**TEXT BLOCK:**
A quick test shows that a sqlite table is about similar size (slightly smaller) than the uncompressed CDXJ, while a compressed CDXJ would still be a lot smaller.. so there is that. Probably a custom grouping approach as you've experimented with might still be necessary.
The main use cases for this will probably be around web based access, so definitely want to optimize for that.

@phiresky
Copy link
Author

phiresky commented Sep 19, 2021

I was thinking specifically of using sqlite in place of the CDXJ index

Sure, that makes sense. I still think you could fairly easily make a bidirectional conversion from a set of warc files to a extensible SQLite DB and ensure there's no information loss, and a specification of that could be the next version of the WARC file format. But I can understand the want to keep around the original files and to have a less drastic transition.

A quick test shows that a sqlite table is about similar size

That sounds kind of unexpected to me since the JSON format has a lot of overhead (when not compressed).
I just tried it with the index in fr.wacz (8000 entries)

Converted with the following command:

rg '(.*?) (\d+) \{(.*)\}' cdx-00000 --replace '{"revurl": "$1", "ts": $2, $3}' > cdx-0000.jsonl
jq -s . cdx-0000.jsonl > cdx-0000.json
sqlite-utils insert cdx-0000.sqlite3 cdx cdx-0000.json
l cdx*

2,7M Sep 19 21:26 cdx-00000.jsonl
2,1M Sep 19 21:27 cdx-00000.sqlite3
2,5M Sep 19 21:19 cdx-00000

So trivially converted, that's 16% somewhat smaller than the uncompressed DB, though when I add an index on revurl, it is also 2.6MByte, so I guess you're pretty correct.

But there's also a ton of redundancy in there because it's not normalized.

With queries like

create table filenames(id integer primary key not null, filename text not null);
insert or ignore into filenames(filename) select filename from cdx;
update cdx set filename = (select id from filenames where filenames.filename = cdx.filename);

The sqlite size goes down to 1.3MByte, a 48% size reduction over the uncompressed file. Still 5x larger than the compressed file, but that doesn't allow random access.

**WHAT TO WORK ON:**
• A. Change the sqlite discussion, starting at "I was thinking" and ending at "(when not compressed).", so that "data loss" replaces "information loss".
• B. In the sqlite discussion, how many entries did the index in fr.wacz hold?
• C. According to the sqlite discussion, why did phiresky find it unexpected that a sqlite table was about the same size as the uncompressed CDXJ?
The material after this point is not used in any task.

**DATA EXCERPT:**
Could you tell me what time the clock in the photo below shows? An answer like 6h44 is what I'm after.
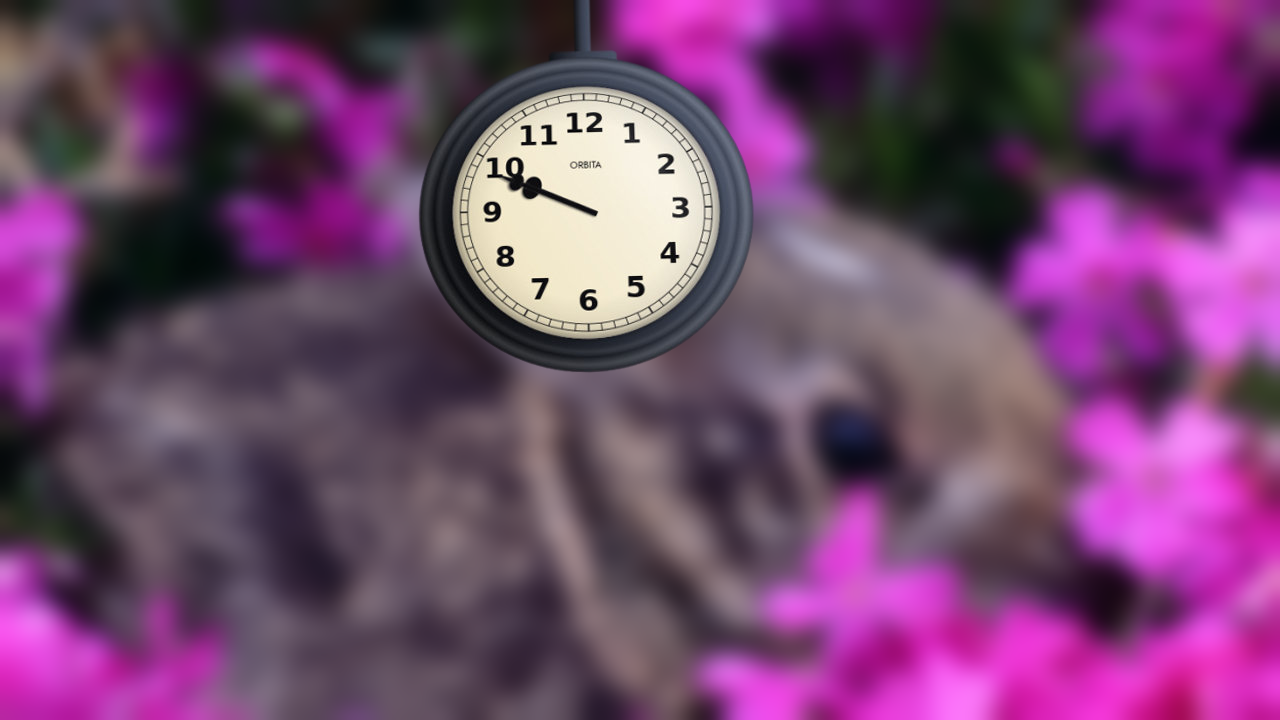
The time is 9h49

**SOLUTION LIST:**
• A.
I was thinking specifically of using sqlite in place of the CDXJ index

Sure, that makes sense. I still think you could fairly easily make a bidirectional conversion from a set of warc files to a extensible SQLite DB and ensure there's no data loss, and a specification of that could be the next version of the WARC file format. But I can understand the want to keep around the original files and to have a less drastic transition.

A quick test shows that a sqlite table is about similar size

That sounds kind of unexpected to me since the JSON format has a lot of overhead (when not compressed).

• B. It held 8000 entries.

• C. The JSON format carries a lot of overhead when it is not compressed. phiresky therefore expected the sqlite table to be noticeably smaller than the uncompressed CDXJ.